■ **Problem to solve**
Copy every line of the records that includes the word "href".

■ **Dataset entries**
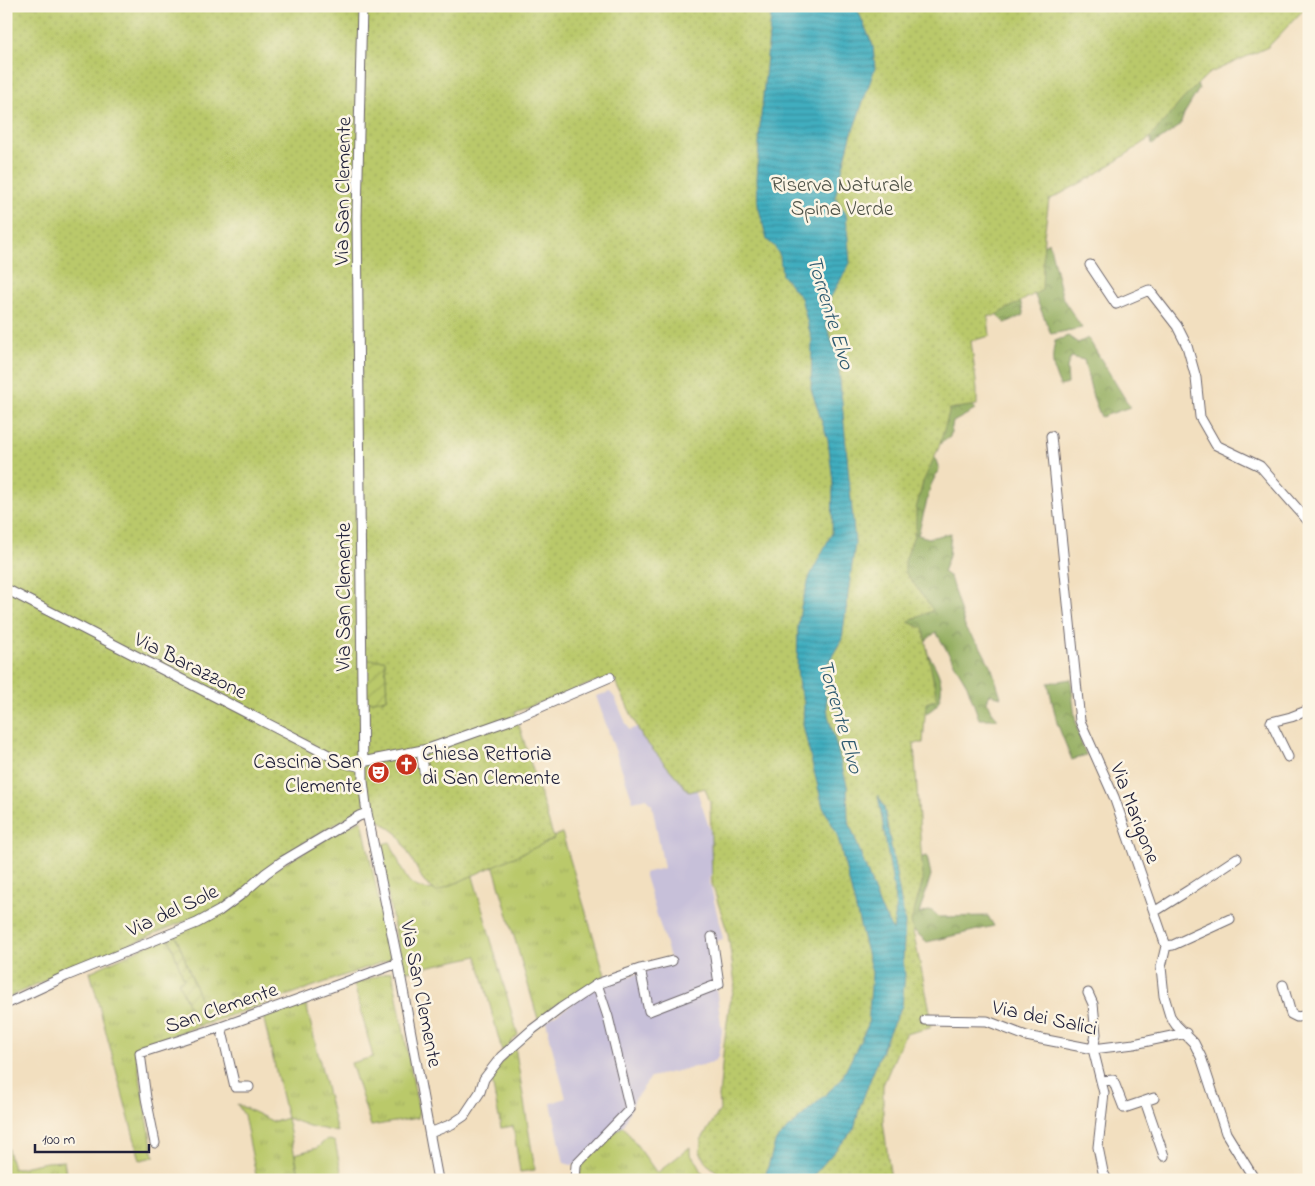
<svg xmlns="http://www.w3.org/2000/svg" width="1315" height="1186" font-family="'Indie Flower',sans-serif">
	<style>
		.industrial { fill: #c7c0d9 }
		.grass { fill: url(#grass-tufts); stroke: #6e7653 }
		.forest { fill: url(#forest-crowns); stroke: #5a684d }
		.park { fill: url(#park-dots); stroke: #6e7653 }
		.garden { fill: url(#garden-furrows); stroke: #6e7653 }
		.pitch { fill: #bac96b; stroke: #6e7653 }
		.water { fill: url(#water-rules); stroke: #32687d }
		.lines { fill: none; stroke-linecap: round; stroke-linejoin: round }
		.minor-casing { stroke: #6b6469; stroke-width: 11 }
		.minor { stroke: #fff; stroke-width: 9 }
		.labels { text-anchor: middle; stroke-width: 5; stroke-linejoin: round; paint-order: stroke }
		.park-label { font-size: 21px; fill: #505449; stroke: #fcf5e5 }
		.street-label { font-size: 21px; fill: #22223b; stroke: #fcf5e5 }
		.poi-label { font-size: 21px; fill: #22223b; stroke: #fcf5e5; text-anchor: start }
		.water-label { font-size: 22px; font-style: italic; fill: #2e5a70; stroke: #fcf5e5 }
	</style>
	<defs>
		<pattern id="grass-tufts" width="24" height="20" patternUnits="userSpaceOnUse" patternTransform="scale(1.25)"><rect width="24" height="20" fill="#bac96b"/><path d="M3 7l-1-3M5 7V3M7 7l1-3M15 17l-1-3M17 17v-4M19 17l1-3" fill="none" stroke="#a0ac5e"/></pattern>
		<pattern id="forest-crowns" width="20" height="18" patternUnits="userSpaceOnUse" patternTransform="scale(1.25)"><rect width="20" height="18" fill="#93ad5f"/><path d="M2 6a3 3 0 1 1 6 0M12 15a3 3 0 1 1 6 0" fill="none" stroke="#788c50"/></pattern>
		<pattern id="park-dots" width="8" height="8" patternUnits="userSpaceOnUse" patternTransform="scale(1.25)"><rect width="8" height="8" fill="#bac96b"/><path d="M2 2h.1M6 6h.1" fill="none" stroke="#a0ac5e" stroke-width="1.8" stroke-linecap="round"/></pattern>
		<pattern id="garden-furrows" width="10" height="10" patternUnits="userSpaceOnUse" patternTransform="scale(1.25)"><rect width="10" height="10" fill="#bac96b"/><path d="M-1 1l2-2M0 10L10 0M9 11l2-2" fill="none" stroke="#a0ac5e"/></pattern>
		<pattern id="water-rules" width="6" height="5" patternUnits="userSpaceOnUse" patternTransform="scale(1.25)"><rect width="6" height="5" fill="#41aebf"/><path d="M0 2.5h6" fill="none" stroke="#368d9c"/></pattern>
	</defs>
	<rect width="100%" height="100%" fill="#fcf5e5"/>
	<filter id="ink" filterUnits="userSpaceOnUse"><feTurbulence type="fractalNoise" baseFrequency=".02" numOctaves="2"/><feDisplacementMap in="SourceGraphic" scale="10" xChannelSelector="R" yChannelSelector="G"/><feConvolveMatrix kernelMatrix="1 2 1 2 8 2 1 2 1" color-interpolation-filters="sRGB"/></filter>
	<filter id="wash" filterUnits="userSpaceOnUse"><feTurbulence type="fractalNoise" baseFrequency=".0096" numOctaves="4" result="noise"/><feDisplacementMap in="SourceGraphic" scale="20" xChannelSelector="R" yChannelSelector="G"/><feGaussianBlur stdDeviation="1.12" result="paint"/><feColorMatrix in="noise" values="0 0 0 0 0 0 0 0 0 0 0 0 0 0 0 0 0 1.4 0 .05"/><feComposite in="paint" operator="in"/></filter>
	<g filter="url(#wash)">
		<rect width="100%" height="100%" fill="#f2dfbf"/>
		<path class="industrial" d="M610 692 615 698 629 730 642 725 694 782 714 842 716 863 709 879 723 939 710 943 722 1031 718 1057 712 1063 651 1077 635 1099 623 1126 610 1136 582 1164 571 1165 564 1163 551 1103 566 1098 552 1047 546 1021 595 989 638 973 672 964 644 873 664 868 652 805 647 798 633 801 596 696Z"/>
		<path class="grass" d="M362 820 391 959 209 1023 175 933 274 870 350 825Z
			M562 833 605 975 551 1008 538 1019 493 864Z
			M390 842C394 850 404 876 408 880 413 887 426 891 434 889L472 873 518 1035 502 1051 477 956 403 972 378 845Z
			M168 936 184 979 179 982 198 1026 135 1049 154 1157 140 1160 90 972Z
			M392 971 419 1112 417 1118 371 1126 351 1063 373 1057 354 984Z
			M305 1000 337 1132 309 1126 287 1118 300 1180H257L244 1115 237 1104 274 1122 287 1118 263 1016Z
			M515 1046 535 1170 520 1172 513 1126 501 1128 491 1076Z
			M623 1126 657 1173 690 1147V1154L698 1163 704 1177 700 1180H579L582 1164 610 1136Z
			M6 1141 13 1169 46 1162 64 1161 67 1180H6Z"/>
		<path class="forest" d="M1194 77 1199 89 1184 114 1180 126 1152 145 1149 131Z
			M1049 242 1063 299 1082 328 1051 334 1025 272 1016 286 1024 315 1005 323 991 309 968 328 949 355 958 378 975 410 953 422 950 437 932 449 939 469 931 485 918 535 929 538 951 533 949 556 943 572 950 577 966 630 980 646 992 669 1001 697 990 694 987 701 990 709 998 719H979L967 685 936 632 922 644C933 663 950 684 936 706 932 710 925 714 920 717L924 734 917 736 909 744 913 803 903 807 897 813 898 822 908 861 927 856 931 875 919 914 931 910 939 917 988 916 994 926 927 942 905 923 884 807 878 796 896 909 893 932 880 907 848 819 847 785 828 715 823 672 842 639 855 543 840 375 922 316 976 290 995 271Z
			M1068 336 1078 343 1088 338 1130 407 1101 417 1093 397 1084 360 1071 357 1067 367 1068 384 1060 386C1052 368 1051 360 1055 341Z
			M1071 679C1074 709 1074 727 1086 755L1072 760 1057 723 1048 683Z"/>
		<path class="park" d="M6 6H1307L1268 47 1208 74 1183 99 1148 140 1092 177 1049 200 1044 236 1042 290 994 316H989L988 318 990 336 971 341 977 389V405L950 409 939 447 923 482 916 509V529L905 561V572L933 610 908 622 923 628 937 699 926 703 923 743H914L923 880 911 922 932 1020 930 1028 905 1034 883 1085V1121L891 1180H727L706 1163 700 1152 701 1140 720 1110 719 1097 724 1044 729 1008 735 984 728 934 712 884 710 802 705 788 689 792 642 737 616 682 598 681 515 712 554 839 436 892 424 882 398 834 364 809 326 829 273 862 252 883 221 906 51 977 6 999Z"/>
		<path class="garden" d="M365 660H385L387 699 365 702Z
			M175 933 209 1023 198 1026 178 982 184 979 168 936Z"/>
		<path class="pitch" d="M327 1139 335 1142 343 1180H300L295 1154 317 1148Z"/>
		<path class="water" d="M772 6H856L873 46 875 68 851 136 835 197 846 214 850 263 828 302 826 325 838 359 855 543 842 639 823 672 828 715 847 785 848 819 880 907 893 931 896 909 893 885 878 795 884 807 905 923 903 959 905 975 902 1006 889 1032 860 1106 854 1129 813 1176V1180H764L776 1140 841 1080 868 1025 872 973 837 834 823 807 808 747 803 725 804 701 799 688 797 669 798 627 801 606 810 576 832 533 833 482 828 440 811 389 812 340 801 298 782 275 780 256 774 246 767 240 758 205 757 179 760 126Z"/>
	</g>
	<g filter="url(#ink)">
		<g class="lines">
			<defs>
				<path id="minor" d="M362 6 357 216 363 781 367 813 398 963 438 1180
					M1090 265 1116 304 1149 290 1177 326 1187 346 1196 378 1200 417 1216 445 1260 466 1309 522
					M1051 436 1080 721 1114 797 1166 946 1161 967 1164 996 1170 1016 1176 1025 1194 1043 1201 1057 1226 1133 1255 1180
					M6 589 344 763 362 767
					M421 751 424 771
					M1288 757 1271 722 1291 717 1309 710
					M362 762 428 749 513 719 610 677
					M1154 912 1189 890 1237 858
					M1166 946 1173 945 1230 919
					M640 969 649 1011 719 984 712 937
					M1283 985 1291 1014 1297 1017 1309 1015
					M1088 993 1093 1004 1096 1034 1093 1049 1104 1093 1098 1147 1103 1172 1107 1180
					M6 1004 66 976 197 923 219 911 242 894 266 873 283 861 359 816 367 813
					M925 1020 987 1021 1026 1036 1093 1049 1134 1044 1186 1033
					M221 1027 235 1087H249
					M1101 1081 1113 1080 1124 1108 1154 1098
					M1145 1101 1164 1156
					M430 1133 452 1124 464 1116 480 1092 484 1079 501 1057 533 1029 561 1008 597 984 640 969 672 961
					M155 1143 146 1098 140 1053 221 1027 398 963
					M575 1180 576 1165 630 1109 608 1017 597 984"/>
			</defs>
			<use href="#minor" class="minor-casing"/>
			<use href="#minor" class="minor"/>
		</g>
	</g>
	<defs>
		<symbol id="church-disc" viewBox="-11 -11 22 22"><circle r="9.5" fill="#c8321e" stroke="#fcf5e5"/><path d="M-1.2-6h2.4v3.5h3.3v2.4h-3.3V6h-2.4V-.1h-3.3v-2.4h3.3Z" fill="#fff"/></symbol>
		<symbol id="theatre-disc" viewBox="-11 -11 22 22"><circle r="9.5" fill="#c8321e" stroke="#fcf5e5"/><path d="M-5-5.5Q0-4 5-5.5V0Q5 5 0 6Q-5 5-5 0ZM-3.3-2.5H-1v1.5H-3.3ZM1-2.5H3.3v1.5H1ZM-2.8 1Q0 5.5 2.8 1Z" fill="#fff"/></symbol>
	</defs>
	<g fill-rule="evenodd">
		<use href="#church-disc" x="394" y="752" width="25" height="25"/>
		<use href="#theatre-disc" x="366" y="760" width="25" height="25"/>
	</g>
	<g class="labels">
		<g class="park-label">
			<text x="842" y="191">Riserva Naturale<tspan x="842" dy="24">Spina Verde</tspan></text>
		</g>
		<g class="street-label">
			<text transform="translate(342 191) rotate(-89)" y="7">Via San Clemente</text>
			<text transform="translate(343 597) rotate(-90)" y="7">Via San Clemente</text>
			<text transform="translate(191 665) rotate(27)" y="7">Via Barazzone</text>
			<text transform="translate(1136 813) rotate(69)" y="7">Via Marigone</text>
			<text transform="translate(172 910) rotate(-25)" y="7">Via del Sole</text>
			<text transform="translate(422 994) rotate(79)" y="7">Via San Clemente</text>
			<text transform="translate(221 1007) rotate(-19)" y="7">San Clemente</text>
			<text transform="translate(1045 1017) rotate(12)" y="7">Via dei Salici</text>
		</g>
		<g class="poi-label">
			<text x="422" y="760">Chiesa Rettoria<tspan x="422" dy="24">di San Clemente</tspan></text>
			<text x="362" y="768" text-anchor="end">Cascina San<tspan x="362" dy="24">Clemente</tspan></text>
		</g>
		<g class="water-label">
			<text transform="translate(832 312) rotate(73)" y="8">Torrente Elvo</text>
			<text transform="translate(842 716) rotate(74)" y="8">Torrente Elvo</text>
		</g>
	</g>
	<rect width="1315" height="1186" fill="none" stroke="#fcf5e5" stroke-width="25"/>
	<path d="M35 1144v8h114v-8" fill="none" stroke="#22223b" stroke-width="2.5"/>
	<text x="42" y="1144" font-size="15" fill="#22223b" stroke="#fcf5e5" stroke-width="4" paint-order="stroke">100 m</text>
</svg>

■ **Task response**
			<use href="#minor" class="minor-casing"/>
			<use href="#minor" class="minor"/>
		<use href="#church-disc" x="394" y="752" width="25" height="25"/>
		<use href="#theatre-disc" x="366" y="760" width="25" height="25"/>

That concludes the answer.